I downloaded the data and cut out players who never made it here for grade reasons (think Demar Dorsey). Then I made some assumptions. Seth's database is coarse by location; i.e., it only gives the recruit's home state, and I was too lazy to look up specifically where within each player's home state he came from, so I assumed they came from the state capital. This was the easiest since I found a table of GPS coordinates for each state capital.
Then I used a python package called geopy to calculate the distance between any two latitude, longitude locations on Earth. It's actually a step better than using spherical trig: it includes the asphericity of the Earth, so it isn't assuming the two points lie along a great circle on a sphere. For those of you who aren't familiar with this language, a great circle is the shortest path between two points on a sphere. This is why plane trajectories don't look straight when projected onto a flat atlas (and why you go over Greenland when flying to Europe).
With the distances in hand, I munged the data a bit. I assigned a "1" to each player who finished playing at Michigan and never played at another college location: entered the draft early, played out their eligibility, got a firm handshake and retired, etc.
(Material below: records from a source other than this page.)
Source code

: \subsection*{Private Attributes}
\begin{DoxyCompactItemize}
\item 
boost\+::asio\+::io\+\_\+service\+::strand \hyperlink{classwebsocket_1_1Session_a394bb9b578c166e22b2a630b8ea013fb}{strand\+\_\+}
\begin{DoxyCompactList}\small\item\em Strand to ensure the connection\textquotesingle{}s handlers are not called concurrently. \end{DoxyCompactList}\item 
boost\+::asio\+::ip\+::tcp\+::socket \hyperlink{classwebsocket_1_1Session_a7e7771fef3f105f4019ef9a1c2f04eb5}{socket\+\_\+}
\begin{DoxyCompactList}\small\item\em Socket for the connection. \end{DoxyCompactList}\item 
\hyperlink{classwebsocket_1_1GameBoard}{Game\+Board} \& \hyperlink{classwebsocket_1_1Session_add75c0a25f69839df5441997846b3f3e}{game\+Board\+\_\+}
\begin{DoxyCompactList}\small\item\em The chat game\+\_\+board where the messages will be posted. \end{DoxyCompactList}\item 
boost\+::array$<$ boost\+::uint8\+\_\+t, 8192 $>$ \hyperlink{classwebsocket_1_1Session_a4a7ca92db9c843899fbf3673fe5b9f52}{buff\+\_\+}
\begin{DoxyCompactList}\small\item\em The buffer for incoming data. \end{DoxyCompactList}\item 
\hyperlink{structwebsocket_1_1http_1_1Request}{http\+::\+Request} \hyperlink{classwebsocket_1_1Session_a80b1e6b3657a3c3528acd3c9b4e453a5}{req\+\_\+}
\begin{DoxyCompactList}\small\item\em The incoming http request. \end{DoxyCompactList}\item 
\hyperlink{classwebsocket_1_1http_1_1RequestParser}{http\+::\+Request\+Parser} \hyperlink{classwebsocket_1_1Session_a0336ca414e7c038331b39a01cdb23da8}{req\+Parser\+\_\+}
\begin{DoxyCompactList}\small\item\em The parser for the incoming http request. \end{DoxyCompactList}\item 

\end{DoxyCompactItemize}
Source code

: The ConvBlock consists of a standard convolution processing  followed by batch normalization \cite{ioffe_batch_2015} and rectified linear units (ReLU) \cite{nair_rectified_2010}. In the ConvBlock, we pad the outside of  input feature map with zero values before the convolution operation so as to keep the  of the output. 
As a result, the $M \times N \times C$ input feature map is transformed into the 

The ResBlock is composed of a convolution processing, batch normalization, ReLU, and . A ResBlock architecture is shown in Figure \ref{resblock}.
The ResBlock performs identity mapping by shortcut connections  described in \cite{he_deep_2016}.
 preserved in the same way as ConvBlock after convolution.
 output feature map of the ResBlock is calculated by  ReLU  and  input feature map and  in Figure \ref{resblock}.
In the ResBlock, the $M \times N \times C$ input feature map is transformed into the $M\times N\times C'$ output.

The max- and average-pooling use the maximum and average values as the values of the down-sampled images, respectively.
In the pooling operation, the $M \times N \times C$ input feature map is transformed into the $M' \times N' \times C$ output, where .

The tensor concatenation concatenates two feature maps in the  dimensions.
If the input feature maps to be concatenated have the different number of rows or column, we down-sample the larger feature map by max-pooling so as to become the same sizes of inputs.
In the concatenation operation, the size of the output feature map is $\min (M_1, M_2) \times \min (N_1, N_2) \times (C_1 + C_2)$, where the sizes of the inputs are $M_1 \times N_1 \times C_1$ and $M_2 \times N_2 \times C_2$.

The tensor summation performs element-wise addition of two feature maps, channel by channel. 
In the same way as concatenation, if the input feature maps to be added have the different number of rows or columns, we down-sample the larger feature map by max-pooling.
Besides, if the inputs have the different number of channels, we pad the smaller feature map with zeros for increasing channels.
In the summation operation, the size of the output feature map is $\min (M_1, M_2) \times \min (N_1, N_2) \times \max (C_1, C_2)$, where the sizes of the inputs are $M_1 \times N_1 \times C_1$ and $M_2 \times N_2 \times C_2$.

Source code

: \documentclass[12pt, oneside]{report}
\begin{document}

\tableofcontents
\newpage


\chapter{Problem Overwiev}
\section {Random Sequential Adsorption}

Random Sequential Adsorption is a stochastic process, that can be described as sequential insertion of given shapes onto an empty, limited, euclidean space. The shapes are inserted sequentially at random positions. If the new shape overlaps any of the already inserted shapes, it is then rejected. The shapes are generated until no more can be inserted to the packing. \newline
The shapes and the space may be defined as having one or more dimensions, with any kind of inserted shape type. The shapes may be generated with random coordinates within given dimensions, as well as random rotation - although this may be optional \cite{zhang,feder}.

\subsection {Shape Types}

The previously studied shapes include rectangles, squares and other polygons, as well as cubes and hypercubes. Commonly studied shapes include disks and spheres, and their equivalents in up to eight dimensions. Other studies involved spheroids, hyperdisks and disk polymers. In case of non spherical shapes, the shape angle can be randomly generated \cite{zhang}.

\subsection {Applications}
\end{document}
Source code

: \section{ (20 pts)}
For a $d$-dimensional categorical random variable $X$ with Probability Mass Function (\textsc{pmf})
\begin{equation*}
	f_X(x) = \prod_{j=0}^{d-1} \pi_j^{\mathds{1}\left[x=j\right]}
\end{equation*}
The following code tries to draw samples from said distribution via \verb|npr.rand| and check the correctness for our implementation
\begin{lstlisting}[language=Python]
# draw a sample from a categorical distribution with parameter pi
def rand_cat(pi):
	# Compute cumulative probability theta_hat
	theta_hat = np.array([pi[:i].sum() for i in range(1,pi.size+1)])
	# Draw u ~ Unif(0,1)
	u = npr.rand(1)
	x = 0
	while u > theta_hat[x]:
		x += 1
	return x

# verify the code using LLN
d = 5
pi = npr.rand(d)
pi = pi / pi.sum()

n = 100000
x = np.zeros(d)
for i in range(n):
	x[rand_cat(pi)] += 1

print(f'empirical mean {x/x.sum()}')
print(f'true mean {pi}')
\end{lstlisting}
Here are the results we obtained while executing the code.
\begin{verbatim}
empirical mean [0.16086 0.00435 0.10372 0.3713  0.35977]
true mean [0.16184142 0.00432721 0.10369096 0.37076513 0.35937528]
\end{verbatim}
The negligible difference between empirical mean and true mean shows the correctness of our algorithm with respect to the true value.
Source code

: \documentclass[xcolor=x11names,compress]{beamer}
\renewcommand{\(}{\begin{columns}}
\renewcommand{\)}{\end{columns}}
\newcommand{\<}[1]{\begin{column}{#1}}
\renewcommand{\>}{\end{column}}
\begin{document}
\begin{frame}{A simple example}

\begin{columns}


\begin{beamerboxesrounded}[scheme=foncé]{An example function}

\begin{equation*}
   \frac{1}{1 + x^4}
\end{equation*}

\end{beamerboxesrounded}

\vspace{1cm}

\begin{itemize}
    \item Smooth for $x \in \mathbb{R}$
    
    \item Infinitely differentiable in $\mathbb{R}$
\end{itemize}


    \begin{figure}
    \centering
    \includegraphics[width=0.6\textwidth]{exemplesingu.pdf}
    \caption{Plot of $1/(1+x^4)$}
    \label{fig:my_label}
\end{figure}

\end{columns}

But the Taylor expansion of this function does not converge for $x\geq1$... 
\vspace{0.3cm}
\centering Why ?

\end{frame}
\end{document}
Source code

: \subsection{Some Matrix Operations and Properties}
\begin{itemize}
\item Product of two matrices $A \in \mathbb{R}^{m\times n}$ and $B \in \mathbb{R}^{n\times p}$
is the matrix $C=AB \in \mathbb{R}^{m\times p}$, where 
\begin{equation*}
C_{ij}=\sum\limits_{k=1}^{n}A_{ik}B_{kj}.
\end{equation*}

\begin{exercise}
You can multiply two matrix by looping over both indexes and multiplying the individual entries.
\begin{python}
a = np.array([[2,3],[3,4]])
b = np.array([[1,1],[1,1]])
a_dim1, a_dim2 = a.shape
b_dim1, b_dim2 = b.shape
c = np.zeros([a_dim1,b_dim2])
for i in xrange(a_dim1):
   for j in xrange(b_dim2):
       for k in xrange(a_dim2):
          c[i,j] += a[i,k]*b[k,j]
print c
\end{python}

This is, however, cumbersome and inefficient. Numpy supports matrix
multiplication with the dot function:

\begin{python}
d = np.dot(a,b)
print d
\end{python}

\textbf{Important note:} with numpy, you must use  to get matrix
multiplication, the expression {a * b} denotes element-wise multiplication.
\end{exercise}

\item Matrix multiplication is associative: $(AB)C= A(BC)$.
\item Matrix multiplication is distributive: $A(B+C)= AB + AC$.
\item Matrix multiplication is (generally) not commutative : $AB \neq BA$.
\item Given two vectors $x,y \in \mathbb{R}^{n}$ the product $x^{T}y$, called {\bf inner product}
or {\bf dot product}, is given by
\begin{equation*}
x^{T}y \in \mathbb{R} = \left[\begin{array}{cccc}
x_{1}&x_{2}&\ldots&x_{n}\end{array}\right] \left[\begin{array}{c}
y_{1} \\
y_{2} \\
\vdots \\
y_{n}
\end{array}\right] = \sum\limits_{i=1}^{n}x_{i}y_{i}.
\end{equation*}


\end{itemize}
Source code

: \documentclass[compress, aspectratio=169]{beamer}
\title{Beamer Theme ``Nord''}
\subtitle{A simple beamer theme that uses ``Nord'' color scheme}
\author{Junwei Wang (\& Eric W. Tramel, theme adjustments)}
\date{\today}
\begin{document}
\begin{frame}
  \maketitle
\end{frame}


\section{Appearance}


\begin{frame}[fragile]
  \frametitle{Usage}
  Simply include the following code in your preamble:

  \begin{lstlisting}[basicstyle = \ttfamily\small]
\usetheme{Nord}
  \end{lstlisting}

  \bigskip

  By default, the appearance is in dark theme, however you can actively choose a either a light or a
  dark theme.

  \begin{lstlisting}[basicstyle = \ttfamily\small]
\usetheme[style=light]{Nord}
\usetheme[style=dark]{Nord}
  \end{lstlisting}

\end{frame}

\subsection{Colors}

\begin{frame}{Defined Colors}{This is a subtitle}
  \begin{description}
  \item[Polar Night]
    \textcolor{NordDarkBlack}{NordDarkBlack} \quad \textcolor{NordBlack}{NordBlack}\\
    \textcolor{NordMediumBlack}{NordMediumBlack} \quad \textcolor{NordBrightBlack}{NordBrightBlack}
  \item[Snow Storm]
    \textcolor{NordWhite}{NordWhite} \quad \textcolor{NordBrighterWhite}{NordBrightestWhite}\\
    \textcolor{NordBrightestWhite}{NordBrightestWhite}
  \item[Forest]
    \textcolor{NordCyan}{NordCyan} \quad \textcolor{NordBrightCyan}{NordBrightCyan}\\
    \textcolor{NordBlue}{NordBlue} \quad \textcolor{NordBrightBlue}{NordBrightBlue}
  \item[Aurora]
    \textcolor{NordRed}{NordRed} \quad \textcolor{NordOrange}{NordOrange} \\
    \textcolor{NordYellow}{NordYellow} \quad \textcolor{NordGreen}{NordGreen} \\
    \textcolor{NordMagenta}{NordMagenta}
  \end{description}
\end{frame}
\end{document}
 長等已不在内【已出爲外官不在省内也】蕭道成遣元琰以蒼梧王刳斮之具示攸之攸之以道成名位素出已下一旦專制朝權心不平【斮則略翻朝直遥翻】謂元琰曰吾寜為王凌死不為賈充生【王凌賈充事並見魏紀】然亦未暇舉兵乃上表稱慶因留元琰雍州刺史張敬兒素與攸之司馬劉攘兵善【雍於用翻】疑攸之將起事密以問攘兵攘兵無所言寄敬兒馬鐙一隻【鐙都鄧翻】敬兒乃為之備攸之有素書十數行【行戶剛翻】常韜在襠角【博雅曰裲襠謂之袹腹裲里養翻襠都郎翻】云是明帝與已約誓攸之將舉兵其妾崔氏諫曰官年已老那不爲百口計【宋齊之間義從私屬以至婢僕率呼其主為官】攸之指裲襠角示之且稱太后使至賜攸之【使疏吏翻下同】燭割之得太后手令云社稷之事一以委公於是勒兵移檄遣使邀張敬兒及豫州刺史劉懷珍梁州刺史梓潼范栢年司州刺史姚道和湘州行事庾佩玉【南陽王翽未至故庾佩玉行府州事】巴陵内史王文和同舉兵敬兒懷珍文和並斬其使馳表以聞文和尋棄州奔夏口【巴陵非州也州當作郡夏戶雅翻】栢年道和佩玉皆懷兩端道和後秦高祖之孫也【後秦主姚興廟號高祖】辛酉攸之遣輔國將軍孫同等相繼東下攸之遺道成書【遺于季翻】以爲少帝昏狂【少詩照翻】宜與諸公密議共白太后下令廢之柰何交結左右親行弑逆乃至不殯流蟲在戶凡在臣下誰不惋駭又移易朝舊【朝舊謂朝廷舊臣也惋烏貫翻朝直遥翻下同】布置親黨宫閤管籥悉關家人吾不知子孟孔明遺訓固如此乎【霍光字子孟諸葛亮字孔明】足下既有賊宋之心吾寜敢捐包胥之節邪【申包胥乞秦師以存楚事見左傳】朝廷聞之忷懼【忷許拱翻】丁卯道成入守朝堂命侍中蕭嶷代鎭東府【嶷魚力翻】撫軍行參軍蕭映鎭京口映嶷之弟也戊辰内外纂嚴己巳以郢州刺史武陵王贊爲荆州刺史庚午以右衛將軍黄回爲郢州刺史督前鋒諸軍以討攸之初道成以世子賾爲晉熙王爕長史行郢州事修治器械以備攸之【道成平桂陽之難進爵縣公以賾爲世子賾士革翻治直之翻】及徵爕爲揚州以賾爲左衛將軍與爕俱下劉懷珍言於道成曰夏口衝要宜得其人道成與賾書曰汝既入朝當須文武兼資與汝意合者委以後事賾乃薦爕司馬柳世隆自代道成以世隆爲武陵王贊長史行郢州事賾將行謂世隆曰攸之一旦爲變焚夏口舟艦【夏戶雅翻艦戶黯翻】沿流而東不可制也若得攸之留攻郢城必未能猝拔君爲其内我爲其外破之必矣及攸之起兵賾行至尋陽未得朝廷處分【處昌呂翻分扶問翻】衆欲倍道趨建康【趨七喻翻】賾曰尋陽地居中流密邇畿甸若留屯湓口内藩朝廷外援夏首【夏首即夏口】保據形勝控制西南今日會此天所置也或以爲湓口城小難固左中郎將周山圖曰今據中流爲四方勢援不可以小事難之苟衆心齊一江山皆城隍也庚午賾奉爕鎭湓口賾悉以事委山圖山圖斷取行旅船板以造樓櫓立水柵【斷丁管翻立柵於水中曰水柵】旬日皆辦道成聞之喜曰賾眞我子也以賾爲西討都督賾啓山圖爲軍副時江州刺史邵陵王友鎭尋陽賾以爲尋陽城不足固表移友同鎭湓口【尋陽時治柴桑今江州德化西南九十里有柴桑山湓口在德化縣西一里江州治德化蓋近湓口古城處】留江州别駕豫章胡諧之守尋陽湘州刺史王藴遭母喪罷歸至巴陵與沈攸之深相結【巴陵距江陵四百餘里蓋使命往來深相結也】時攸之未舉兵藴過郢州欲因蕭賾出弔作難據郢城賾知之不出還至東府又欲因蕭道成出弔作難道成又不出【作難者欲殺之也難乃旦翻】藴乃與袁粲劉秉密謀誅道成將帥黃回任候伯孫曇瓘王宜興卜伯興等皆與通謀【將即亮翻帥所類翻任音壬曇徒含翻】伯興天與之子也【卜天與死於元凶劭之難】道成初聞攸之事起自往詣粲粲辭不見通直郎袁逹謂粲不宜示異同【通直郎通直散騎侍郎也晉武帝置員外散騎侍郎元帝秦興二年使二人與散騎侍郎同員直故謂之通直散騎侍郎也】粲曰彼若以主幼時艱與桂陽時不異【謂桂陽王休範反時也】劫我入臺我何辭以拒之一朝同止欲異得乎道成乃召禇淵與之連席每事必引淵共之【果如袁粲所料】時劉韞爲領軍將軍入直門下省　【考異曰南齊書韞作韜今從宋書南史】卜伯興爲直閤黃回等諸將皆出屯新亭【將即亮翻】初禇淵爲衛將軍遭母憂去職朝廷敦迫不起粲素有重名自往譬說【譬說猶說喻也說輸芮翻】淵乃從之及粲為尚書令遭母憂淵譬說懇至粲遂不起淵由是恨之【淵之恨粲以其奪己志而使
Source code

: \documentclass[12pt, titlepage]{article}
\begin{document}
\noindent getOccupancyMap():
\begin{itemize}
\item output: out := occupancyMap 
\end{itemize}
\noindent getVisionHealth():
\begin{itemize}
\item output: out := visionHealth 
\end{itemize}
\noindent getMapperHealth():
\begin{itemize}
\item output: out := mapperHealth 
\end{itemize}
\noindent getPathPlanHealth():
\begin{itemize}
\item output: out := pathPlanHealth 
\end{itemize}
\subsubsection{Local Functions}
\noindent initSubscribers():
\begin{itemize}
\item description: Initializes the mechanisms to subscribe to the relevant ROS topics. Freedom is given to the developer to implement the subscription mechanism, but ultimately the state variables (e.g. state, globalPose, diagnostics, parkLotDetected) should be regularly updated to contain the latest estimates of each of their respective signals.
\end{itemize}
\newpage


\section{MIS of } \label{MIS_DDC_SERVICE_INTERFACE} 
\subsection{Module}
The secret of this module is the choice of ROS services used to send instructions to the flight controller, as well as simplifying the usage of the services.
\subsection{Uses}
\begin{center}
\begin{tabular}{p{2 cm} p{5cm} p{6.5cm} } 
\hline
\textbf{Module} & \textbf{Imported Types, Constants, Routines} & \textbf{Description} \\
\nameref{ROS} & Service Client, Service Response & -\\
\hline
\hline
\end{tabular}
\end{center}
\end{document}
I assigned a "2" to any player who left due to disciplinary reasons, and I assigned a "3" to any player who transferred before their eligibility was up. I then looked at the distances the players have traveled:
The furthest distance is Julius Welschof, and he's still on the team, so I cut him out to allow for more efficient binning of the data. I worked with the following:
Using bins of 300 km mostly smooths out the assumption of assigning the state capital for each player since most players probably live within 300 km of their state's capital. (I realize that I used Lansing for Michigan's location, and I feel bad about it, but I didn't feel bad enough to fix it.)
Within each of these bins, I computed the fraction of "1s", "2s", and "3s" for the data, and I also generated 1000 bootstrap samples (this is a statistical technique for estimating the uncertainty). You'll notice the uncertainty is larger where the bins are have fewer, as expected.
First, here is the breakdown of players in each group as a function of distance.
And here are the fractions of each group as a function of distance.
I used blue to represent the players who finished their college career here; I made the transfers red, and the disciplined green (because obviously). The data do not support a strong trend that players who come from further away transfer more. A more national dataset would be useful to make a more conclusive determination. There is insufficient data, especially above 2000 km.
In conclusion, I am better at working when the objective has nothing to do with what I am paid to do.
I for one, am not that concerned about the transfers. I think everyone should calm down. These are young people, and a lot of money is involved if they can hack these four years together properly.
Thanks to Seth for compiling an amazing dataset to work with. This was fun.